Richard Rorty (his homepage is here) passed away on Friday, June 8, 2007. My first serious encounter with Rorty's work was his magnificient book, Philosophy and the Mirror of Nature (1979). Here is a description:
Philosophy and the Mirror of Nature hit the philosophical world like a bombshell. Richard Rorty, a Princeton professor who had contributed to the analytic tradition in philosophy, was now attempting to shrug off all the central problems with which it had long been preoccupied. After publication, the Press was barely able to keep up with demand, and the book has since gone on to become one of its all-time best-sellers in philosophy.
Rorty argued that, beginning in the seventeenth century, philosophers developed an unhealthy obsession with the notion of representation. They compared the mind to a mirror that reflects reality. In their view, knowledge is concerned with the accuracy of these reflections, and the strategy employed to obtain this knowledge--that of inspecting, repairing, and polishing the mirror--belongs to philosophy. Rorty's book was a powerful critique of this imagery and the tradition of thought that it spawned. He argued that the questions about truth posed by Descartes, Kant, Hegel, and modern epistemologists and philosophers of language simply couldn't be answered and were, in any case, irrelevant to serious social and cultural inquiry. This stance provoked a barrage of criticism, but whatever the strengths of Rorty's specific claims, the book had a therapeutic effect on philosophy. It reenergized pragmatism as an intellectual force, steered philosophy back to its roots in the humanities, and helped to make alternatives to analytic philosophy a serious choice for young graduate students. Twenty-five years later, the book remains a must-read for anyone seriously concerned about the nature of philosophical inquiry and what philosophers can and cannot do to help us understand and improve the world.
I am not entirely in agreement with this enthusiastic assessment of Rorty's influence, but I agree wholeheartedly that Philosophy and the Mirror of Nature is an engaging and bracing reading--an important book, even for those who reject its arguments.
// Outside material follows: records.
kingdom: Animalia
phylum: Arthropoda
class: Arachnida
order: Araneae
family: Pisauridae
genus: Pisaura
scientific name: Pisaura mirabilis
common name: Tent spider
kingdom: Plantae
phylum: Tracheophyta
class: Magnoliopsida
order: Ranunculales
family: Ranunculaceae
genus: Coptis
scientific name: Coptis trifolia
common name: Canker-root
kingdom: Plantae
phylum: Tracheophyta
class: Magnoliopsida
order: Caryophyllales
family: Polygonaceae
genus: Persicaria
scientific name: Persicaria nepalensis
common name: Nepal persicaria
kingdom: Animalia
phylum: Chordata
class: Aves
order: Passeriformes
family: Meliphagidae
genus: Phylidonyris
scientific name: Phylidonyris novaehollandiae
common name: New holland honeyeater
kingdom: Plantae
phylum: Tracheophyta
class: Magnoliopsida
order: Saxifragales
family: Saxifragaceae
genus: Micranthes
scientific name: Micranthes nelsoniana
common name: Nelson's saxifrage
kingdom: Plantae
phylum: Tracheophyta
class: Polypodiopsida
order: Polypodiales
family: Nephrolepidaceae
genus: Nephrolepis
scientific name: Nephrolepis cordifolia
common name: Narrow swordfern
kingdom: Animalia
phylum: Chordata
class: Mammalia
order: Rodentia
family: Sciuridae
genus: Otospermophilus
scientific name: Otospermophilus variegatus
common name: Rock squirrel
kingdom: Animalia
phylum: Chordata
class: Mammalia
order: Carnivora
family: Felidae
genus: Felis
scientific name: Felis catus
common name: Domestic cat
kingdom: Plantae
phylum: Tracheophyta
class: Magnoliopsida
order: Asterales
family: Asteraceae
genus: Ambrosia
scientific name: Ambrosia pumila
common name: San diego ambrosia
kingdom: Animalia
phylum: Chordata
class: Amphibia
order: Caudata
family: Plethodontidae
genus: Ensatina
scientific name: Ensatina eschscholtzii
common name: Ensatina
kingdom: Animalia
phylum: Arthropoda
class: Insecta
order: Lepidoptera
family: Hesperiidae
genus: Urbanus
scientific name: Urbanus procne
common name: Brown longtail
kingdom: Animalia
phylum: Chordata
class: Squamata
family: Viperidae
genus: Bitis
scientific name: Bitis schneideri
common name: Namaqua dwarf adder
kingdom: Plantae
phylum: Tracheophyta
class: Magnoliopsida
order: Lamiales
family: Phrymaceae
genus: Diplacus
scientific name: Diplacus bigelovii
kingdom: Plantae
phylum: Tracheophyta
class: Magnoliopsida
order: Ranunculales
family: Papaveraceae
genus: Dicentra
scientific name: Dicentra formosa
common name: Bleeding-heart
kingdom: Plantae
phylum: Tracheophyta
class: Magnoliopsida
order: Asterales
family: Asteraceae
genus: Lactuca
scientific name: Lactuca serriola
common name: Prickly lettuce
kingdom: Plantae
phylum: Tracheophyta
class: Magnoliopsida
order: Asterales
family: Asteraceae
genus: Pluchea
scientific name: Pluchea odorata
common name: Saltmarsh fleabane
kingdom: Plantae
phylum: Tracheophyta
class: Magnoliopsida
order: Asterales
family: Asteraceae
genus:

Rorty represented a strand of American pragmatism, and his ideas have had a significant impact on legal theory in the pragmatist tradition. Although Rorty's early career was solidly in the mainstream of Anglo-American analytic/post-analytic philosophy, his later work turned outward, both to continental thought and to other disciplines.
I think I saw Rorty speak only once, at a conference on legal pragmatism in the 1980s. On that occasion, he was thoughtful, impressive, and wholly engaged in the discussion. Telos has a brief obituary here. Brian Leiter has a nice rememberance here.